Supplied material START

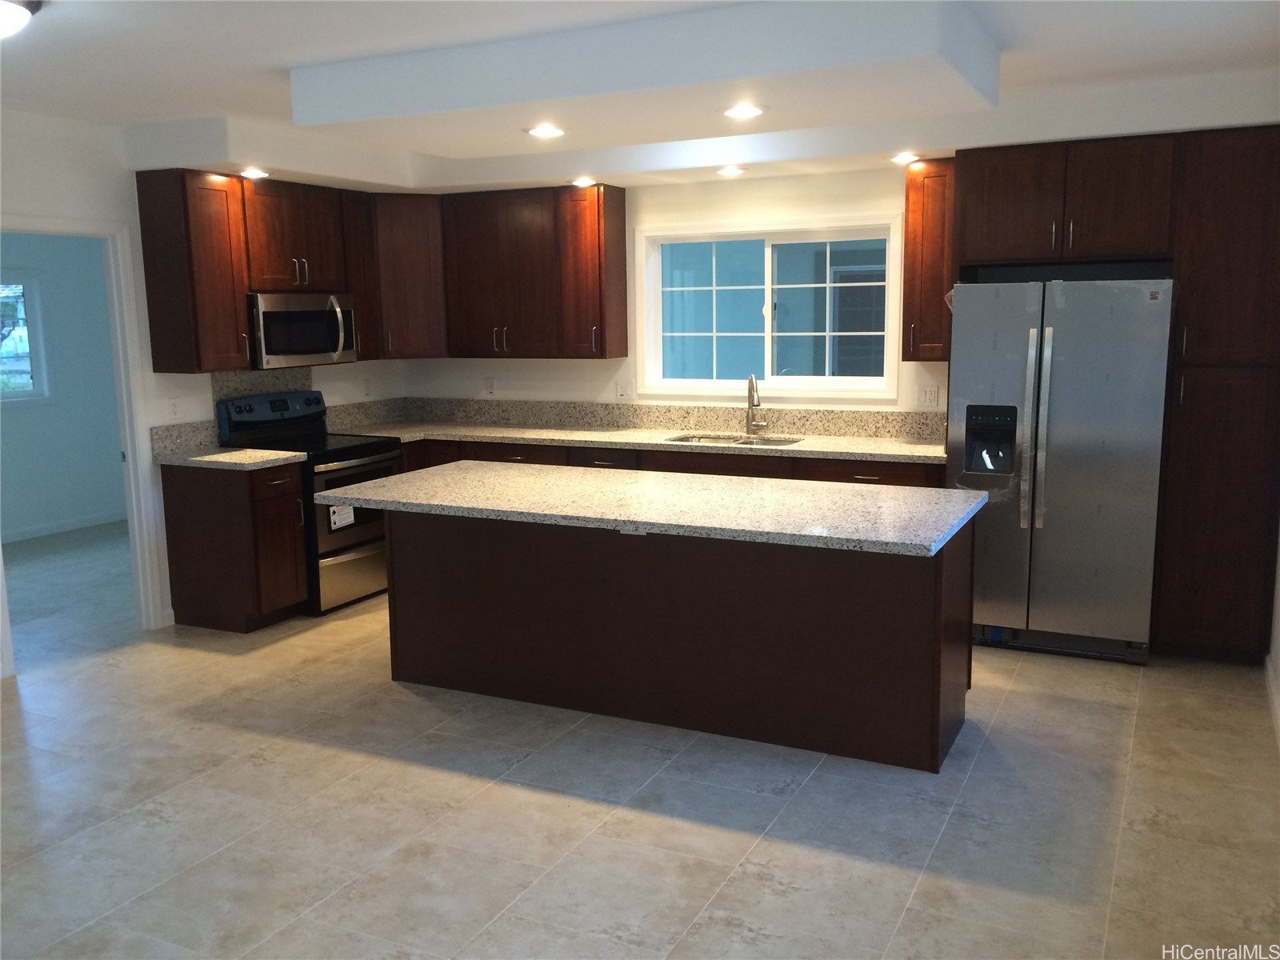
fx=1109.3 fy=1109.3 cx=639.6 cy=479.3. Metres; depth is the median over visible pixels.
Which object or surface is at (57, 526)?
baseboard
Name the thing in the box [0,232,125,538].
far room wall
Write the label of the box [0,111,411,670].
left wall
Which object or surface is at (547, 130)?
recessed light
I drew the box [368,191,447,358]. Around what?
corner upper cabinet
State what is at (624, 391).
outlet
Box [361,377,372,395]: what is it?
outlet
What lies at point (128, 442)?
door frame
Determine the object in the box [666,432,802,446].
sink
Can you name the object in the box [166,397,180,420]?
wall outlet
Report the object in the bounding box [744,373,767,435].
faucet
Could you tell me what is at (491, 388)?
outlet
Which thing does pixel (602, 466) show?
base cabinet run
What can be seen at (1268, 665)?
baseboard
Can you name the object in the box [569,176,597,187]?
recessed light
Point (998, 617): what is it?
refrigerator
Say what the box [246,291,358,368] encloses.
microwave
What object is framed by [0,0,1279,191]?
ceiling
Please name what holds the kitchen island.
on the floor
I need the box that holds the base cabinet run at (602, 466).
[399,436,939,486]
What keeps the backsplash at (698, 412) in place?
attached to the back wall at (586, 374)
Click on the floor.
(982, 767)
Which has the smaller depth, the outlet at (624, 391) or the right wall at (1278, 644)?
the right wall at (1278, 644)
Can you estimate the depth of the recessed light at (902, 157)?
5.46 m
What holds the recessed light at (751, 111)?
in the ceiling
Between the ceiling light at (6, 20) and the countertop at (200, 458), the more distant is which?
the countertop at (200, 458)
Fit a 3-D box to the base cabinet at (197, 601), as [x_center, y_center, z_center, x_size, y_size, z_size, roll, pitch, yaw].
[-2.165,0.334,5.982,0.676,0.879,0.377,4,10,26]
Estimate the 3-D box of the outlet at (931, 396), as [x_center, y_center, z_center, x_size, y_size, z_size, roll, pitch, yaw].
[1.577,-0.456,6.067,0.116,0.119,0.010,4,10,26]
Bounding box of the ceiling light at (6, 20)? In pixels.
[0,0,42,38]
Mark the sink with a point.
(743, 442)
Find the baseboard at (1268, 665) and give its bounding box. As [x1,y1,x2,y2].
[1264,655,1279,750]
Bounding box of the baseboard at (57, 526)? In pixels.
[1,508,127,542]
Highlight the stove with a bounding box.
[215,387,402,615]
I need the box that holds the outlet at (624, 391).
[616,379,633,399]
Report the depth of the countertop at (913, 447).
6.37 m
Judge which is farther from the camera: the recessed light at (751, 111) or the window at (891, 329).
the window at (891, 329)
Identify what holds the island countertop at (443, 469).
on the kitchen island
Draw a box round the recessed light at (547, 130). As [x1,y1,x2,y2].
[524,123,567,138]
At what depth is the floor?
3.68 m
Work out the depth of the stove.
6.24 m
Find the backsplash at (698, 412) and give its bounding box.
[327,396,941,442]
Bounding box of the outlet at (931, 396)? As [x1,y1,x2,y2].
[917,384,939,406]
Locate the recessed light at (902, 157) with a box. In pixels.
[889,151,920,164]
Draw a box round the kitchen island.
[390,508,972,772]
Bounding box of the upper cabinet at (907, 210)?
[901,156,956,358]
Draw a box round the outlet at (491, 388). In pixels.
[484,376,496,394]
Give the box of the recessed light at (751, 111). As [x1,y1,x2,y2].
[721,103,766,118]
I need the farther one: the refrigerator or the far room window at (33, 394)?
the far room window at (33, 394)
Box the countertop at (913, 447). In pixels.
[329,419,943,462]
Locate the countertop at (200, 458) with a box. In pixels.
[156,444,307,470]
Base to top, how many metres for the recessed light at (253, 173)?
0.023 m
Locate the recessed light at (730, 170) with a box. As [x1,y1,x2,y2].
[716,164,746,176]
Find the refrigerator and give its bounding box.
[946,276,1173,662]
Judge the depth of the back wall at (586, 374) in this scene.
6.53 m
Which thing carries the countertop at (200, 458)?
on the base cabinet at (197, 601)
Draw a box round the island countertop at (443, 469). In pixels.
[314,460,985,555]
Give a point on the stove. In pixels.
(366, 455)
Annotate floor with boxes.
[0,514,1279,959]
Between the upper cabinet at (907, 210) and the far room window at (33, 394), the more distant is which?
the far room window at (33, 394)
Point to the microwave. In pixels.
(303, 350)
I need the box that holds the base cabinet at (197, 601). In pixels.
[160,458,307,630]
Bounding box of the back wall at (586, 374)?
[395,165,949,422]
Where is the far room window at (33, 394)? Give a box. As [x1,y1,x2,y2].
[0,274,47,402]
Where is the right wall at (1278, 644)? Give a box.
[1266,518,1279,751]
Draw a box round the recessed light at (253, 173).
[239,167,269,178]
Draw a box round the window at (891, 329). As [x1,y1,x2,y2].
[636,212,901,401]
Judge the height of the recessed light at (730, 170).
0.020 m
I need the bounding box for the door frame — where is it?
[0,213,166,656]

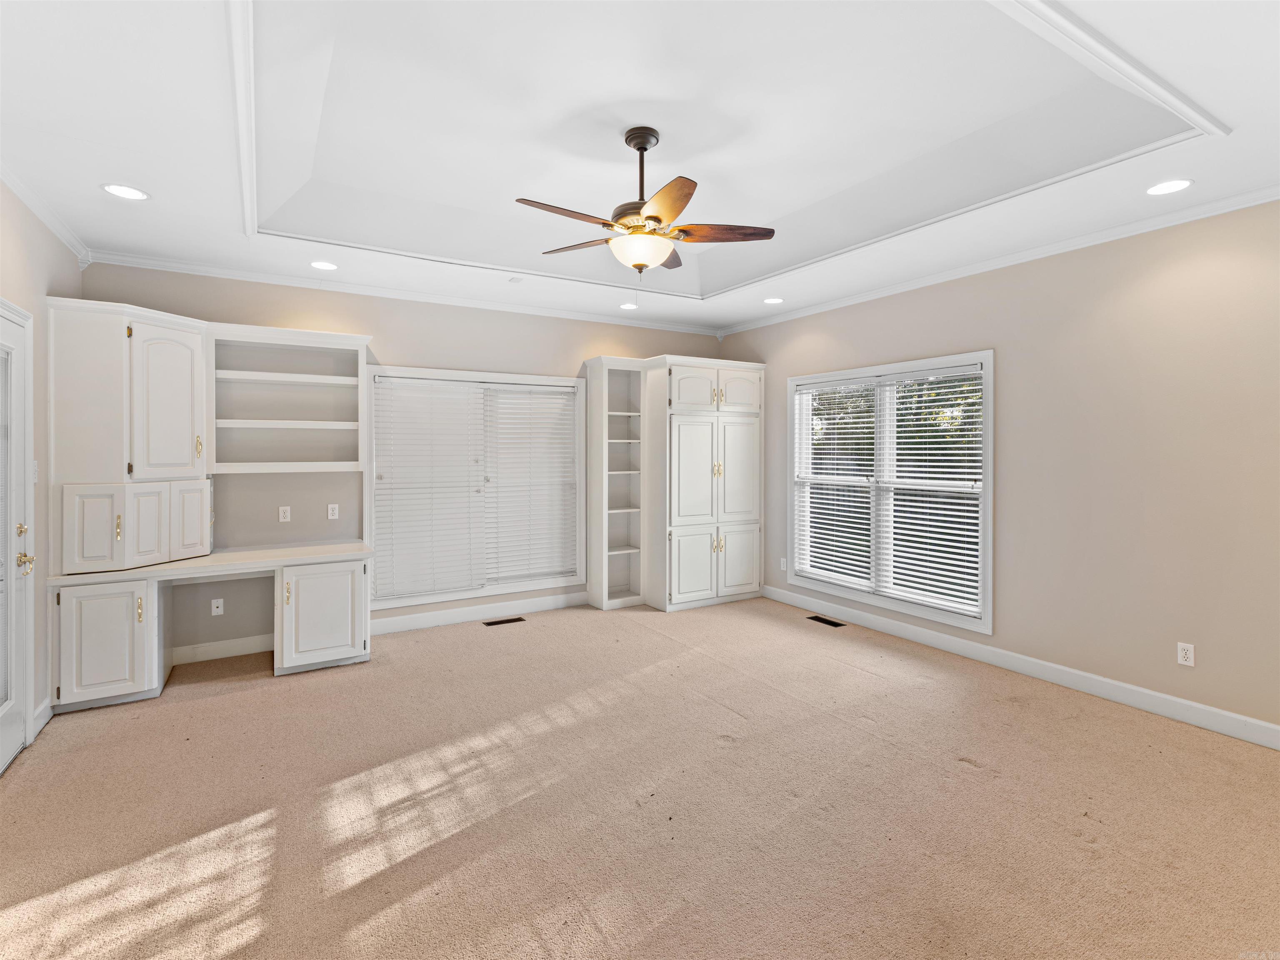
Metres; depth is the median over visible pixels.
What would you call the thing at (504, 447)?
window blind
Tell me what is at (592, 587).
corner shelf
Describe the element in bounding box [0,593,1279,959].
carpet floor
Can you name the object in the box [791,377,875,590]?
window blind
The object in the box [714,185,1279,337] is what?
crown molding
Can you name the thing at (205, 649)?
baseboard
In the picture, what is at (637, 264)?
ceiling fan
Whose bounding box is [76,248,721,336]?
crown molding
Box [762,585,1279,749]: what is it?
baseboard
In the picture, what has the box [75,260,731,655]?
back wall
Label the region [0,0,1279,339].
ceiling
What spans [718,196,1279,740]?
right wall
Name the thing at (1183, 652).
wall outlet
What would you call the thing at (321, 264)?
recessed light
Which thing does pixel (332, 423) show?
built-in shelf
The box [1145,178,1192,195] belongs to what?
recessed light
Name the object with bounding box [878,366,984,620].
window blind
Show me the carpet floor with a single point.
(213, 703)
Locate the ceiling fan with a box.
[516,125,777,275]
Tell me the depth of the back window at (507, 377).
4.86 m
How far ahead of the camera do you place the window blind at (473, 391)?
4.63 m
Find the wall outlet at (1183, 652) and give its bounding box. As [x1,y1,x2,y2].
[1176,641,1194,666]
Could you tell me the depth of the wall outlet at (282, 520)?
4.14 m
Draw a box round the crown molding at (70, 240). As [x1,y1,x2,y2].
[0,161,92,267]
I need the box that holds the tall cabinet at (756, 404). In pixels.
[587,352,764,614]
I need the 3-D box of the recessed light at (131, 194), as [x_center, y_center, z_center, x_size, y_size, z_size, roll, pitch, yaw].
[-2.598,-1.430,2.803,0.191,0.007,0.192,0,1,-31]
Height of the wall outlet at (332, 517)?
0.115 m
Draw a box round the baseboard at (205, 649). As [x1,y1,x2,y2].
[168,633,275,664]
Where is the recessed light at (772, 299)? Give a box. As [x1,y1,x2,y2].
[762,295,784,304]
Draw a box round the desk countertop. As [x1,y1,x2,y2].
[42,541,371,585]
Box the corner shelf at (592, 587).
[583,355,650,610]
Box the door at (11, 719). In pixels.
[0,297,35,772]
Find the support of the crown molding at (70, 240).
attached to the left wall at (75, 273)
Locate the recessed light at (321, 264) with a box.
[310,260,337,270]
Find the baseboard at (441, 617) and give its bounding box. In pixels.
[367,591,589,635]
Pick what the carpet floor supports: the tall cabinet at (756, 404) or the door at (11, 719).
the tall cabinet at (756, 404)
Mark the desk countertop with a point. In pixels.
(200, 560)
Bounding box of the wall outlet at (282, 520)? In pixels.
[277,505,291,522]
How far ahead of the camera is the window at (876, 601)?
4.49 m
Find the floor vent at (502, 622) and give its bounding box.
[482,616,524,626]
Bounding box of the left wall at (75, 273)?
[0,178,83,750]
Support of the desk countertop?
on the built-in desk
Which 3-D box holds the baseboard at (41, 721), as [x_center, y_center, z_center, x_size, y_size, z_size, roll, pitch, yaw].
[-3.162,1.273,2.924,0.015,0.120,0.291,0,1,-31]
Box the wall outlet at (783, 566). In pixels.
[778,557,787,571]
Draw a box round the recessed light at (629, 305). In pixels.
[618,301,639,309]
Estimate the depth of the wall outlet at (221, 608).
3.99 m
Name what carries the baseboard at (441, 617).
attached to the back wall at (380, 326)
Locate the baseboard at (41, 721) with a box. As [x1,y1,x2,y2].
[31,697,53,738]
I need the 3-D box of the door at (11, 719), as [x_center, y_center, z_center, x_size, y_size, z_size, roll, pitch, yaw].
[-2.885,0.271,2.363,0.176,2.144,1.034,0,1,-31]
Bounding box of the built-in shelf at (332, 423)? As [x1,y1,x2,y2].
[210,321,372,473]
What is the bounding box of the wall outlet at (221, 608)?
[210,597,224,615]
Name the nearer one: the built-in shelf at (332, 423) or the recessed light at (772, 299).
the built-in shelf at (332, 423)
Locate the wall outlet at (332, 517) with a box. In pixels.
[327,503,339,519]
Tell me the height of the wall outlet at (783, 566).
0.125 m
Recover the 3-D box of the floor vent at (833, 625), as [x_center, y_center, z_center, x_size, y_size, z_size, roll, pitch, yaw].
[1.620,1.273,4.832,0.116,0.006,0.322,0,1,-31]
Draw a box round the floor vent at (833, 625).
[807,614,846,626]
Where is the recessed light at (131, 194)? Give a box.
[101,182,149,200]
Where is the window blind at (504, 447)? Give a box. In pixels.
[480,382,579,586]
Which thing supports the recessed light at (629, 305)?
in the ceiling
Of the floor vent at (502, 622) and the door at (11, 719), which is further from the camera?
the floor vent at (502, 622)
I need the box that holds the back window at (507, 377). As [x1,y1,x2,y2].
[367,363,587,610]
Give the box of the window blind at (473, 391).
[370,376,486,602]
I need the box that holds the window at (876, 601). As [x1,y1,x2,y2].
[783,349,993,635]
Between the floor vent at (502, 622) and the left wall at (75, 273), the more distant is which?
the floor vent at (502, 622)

Supplied material END

— Task prompt —
Which lines in the records above contain the string "median"? Copy them.

— The answer —
fx=1109.3 fy=1109.3 cx=639.6 cy=479.3. Metres; depth is the median over visible pixels.
Metres; depth is the median over visible pixels.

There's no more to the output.